Trotz der Vorteile gibt es bei der Nutzung von Dashcams klare Grenzen. Um rechtliche Risiken zu vermeiden, sollten Dashcams datenschutzbewusst eingesetzt werden. Empfehlenswert sind eine Loop-Funktion statt dauerhafter Speicherung, kurze Speicherintervalle sowie die Sicherung von Aufnahmen nur bei einem konkreten Anlass wie einem Unfall. Auf eine Veröffentlichung sollte grundsätzlich verzichtet werden. So bleibt der Nutzen der Dashcam erhalten, ohne rechtliche Nachteile zu riskieren.

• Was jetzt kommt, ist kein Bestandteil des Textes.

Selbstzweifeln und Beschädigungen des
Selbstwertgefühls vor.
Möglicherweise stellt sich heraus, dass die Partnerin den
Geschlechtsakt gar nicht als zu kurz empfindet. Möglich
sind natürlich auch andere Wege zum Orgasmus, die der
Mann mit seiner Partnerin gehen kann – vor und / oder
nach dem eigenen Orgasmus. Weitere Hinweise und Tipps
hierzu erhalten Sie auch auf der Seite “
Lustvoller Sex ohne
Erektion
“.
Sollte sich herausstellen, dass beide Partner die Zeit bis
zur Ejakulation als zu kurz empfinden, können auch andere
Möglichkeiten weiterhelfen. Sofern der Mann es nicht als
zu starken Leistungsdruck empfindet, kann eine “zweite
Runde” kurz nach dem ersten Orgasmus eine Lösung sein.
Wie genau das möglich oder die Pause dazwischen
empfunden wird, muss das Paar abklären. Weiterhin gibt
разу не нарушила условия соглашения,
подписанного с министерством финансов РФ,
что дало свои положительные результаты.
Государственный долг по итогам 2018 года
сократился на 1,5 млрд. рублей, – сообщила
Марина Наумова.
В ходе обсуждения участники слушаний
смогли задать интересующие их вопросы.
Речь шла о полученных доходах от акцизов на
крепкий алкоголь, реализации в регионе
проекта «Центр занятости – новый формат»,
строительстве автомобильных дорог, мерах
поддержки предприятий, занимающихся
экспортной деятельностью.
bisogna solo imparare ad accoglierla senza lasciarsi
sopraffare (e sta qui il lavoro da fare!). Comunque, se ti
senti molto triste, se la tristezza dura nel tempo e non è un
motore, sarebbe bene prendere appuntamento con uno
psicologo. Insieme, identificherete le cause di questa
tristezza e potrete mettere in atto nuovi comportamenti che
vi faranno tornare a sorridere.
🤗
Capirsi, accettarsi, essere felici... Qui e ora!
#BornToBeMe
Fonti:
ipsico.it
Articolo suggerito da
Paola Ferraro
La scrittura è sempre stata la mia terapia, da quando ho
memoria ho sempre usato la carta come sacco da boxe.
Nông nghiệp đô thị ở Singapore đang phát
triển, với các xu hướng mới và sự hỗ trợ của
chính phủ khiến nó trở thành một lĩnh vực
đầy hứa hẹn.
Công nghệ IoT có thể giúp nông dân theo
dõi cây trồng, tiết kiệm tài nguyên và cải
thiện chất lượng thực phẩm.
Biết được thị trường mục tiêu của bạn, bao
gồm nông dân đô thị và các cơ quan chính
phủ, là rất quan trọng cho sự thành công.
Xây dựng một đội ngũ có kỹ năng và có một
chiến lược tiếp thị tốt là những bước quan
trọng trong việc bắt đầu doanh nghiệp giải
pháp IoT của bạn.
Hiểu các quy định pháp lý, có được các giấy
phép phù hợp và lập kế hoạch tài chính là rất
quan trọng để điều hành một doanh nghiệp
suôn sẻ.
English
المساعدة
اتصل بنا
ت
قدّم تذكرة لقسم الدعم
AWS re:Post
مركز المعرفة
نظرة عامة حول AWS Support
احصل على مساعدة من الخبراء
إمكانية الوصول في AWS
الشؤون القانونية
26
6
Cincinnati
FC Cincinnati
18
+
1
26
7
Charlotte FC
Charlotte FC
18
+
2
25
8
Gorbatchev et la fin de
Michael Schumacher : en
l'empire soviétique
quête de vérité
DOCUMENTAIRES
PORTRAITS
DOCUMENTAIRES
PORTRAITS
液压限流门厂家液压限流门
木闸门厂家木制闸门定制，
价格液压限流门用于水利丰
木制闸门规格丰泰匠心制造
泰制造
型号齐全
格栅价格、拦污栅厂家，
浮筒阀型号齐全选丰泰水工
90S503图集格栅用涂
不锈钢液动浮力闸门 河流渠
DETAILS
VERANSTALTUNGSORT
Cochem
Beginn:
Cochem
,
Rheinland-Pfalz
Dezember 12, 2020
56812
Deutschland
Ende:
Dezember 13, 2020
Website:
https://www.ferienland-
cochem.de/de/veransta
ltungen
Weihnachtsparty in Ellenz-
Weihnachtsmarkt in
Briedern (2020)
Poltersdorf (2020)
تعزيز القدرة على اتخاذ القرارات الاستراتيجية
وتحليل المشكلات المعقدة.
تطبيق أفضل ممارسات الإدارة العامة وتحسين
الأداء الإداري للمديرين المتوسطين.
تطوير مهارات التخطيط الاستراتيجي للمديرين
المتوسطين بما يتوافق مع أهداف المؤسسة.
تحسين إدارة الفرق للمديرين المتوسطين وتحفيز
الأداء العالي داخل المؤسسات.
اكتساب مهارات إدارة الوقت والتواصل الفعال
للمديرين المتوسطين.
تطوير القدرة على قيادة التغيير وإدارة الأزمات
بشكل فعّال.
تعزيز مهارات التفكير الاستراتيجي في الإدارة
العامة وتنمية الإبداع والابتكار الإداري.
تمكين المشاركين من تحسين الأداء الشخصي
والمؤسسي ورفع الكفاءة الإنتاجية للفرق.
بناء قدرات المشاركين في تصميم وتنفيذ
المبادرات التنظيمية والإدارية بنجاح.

Dashcam-Aufnahmen können die Regulierung erleichtern

Dashcam-Aufnahmen können nach einem Unfall ein entscheidendes Beweismittel sein, insbesondere wenn der Unfallhergang strittig ist. Trotz datenschutzrechtlicher Bedenken sind sie vor Gericht häufig verwertbar, da das Interesse an der Wahrheitsfindung in vielen Fällen überwiegt. Wer eine Dashcam sinnvoll und datenschutzkonform einsetzt, kann im Ernstfall seine Position deutlich stärken und die Schadenregulierung erheblich erleichtern.